Another entrant in the backronym-of-the-year award, released in late 2023 is HaMeR: Hand Mesh Recovery, from the Universities of Berkeley, Michigan and New York.
Reconstructing hands in 3D space is an important component of our non-verbal communications. See above for the quintessential Italian experience. (This also forms the punchline to the groan-worthy Dad joke: how do you silence an Italian? Tie up their hands.)
There have been no shortage of AI models over the past 10-15 years that try to match hand motions fluidly, and at high frame rates. Early attempts started with identifying the finger tips, then some basic splines (bones) between joints, and into the white-glove approximations like with HaMeR.
The problem with hand detection has always been when leaving safe orientations – the standard overhead poses we think about when looking at our own hands. Complex oblique and/or occluded views are typically fleeting, yet this is exactly where previous AI/ML models lose their detection, and either blank out (stop detection), or make spurious guesses – these guesses can result in anything ranging from noise/jitter, all the way up to distorted fingers or obviously physically impossible contortions.
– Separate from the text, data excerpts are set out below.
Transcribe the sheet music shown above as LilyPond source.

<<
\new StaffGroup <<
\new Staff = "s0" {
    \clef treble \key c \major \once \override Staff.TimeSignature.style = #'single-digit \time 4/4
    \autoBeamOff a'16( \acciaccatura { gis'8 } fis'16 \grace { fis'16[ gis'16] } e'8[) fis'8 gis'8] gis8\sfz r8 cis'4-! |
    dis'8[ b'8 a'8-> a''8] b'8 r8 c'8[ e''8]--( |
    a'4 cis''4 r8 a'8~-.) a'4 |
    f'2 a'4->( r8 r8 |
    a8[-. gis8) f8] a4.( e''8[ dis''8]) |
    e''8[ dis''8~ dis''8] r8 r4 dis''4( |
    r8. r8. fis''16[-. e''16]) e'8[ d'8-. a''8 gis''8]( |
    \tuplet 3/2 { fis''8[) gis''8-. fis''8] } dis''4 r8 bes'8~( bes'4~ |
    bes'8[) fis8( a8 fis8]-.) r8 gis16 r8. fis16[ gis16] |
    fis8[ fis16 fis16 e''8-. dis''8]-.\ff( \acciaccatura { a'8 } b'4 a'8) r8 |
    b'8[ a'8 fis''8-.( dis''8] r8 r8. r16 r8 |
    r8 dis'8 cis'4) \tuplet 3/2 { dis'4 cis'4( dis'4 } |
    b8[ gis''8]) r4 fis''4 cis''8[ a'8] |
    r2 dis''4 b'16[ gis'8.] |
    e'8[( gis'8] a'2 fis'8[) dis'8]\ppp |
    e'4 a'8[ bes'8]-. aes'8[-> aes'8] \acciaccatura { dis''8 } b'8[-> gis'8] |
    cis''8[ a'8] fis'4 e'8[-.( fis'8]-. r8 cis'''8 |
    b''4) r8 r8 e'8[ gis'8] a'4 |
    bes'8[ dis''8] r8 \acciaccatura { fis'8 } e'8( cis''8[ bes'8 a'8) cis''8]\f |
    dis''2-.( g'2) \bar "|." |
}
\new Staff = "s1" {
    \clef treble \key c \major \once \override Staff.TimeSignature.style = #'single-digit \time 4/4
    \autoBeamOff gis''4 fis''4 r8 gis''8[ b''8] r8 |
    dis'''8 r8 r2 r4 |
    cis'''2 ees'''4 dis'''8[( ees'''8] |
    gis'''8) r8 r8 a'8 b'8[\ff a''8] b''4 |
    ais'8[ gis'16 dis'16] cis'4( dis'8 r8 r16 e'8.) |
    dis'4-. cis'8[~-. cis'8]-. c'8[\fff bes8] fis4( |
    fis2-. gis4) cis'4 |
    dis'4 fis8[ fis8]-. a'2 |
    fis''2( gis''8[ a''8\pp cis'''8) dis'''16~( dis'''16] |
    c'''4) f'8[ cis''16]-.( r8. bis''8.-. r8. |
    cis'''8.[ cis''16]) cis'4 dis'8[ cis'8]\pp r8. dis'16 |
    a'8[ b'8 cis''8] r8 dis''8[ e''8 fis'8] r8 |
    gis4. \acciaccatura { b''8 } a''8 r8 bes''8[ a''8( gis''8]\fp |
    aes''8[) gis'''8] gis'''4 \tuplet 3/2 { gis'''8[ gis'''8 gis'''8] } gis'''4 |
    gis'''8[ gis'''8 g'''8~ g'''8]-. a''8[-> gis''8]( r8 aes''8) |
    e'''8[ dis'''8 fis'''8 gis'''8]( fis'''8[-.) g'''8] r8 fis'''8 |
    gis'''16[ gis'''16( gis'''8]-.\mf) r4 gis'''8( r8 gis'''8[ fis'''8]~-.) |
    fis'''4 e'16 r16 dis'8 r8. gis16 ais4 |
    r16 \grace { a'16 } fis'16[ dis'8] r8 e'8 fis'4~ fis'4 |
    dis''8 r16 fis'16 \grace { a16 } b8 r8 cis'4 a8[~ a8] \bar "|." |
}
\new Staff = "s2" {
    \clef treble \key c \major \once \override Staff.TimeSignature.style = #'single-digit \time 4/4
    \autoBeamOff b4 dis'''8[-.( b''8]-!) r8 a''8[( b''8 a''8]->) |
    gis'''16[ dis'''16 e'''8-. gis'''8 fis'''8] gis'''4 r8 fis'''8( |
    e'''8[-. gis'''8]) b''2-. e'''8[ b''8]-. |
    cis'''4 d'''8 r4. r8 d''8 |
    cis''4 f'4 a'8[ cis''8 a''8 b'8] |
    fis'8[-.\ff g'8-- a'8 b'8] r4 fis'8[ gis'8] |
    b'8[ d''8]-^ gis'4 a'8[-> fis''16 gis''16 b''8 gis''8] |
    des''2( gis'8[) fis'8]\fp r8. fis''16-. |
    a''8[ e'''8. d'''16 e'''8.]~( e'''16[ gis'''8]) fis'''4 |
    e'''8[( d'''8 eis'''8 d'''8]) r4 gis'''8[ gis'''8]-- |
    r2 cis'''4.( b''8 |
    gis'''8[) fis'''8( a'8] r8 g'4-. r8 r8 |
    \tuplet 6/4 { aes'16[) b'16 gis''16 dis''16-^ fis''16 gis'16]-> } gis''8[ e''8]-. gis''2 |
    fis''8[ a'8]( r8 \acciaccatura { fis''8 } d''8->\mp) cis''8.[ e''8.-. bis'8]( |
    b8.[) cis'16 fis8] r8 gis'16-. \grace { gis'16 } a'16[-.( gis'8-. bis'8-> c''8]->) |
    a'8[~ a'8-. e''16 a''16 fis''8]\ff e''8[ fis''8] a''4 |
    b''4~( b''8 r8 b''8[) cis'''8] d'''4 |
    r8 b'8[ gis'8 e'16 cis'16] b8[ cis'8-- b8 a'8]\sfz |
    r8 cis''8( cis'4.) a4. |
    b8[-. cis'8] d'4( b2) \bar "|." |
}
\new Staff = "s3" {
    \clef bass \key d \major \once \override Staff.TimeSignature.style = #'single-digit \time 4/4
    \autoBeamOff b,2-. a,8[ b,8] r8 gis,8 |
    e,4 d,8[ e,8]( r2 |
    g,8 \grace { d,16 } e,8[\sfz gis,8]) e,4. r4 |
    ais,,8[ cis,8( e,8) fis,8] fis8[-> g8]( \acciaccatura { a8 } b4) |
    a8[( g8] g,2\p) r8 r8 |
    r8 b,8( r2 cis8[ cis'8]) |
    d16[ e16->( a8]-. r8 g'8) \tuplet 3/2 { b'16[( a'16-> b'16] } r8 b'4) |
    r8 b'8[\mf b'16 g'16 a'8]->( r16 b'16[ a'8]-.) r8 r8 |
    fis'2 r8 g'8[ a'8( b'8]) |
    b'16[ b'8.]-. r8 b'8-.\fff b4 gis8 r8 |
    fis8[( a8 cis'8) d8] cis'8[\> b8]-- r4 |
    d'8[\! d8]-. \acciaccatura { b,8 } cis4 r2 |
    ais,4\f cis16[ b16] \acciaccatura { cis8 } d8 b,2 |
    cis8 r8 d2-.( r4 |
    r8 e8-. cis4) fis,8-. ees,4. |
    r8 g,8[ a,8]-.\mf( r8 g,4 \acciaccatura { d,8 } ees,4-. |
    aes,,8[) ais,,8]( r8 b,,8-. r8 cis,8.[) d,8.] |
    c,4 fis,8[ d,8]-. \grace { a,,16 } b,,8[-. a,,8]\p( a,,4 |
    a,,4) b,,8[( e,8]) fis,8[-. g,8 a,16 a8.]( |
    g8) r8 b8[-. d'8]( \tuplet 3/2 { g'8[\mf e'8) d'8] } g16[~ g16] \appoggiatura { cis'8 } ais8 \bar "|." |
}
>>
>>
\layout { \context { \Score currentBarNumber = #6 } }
HaMeR has the full gamut of open source evidence that they are more effectively solving for these edge cases, as showcased via their Project Page, Paper, Code Repository, Demo on Huggingface, and working Google Colab. To top it all off, they will be releasing training data soon, too, so that you can extend their model for your particular use case.
- Be sure to go to the Project Page to watch their embedded video demonstrations.
Georgios Pavlakos, as first author, et al, does list their known limitations with the model, but overall, the smaller amount of guesswork and accompanying jitter results in more stable motion/flow than their predecessors.
Implications for this work are useful for inside-out processing of AR/XR applications, where you want your own hands and fingers accurately captured as input to your own commands – but equally for outside-in applications: where remote sensing of the full gamut of human actions as well as non-verbal communications are needed for full and complete understanding of the world around us.